La industria, como objetivo museístico

Gasometro y baterías de cok. / PATRICIA BREGÓN
Gasometro y baterías de cok. / PATRICIA BREGÓN

El colectivo Monsacro propone su integración y adecuación en la ciudad | Proponen iluminar las baterías de cok, un museo en los Hornos de Fosa y crear un estanque en un proyecto de recuperación basado en la memoria y en la exhibición de las fortalezas de la ciudad

C. DEL RÍO AVILÉS.

Orgullosos del pasado industrial de Avilés, de su variedad, cantidad y potencial aún vigente, el colectivo Monsacro quiere sacarle lustre. Ponerlo en valor y convertirlo en el nuevo atractivo de una ciudad que en los últimos años ha reclamado con fuerza su parcela en un sector turístico en el que, hasta hace no muchos años atrás, era ignorada.

La construcción del Centro Niemeyer apuntaló un cambio de rumbo y de discurso que había logrado ponerse en marcha no sin esfuerzo. Ahora Monsacro quiere seguir sumando. Sacando a debate público un tema sobre el que lleva trabajando varios años.
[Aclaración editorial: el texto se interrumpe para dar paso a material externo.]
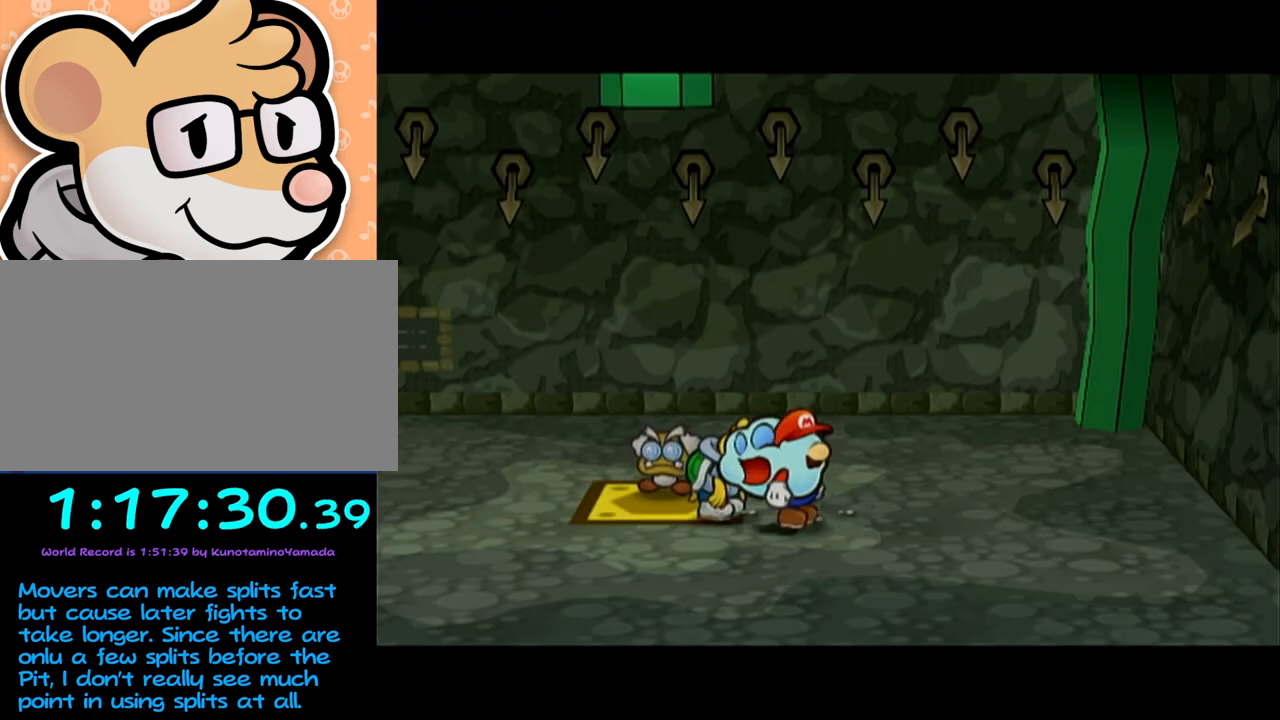
{"buttons": [], "left_stick": "center", "events": []}
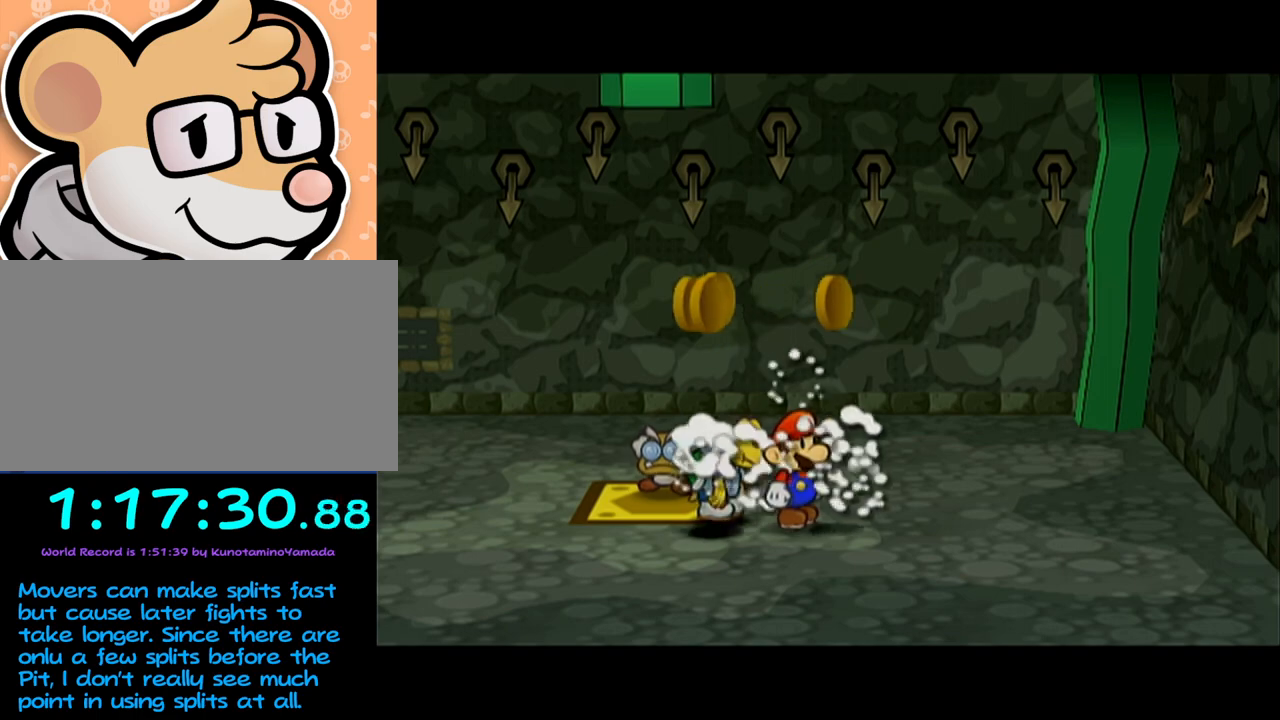
{"buttons": [], "left_stick": "left", "events": [[367, "left_stick", "left"]]}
Formado originariamente por Honorino Ruiz, extrabajador del pozo Monsacro de Ensidesa y concejal de Riosa; Julio Herrero, marino mercante de Bilbao, y Fernando Soler, abogado y responsable de comunicación digital de una importante empresa petrolífera; y con Marta Sotillos como diseñadora gráfica, reivindican un presente y futuro en Avilés en el que «un patrimonio industrial de primer nivel en Europa» no solo sea tenido en cuenta, sino que forme parte de una ciudad con memoria y capaz de reinventarse.
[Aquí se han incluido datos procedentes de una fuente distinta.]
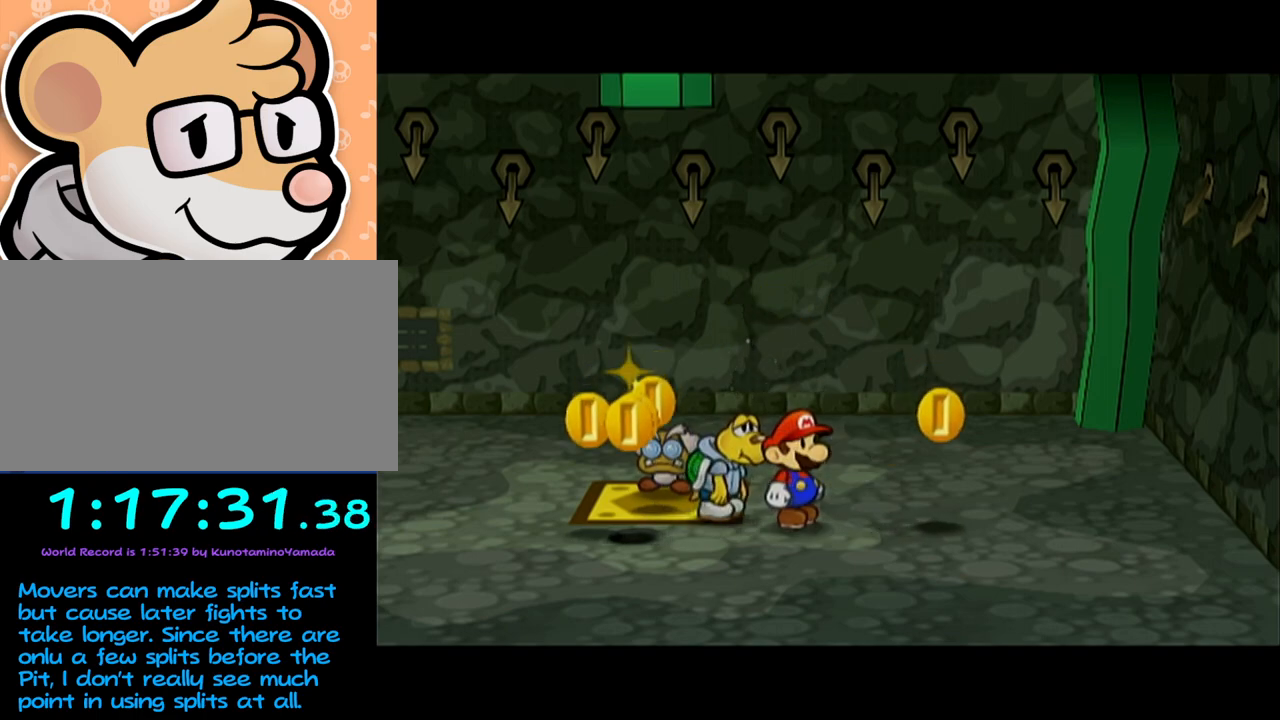
{"buttons": [], "left_stick": "left", "events": []}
El proyecto incluye como elementos esenciales los hornos, el horno de fosa y las baterías de cok como referencia del futuro Museo de la Industria. Un plan «barato» y, sobre todo, «rentable» porque aparte de regenerar un área para el disfrute ciudadano, crearía una zona «singular» que hablaría por sí sola de la historia y esencia de una ciudad eminentemente industrial desde sus orígenes. Fernando Soler (Oviedo, 1956) no alberga ninguna duda acerca del potencial del proyecto y confía en que sea objeto de debate y de reflexión. Como referente toma la recuperación de las baterías de cok de Zollverein, en Alemania, y «no me vale que digan que es un país rico porque lo que proponemos nosotros no costaría demasiado dinero». Todas las instalaciones existen y se trataría de adecuarlas y acondicionarlas.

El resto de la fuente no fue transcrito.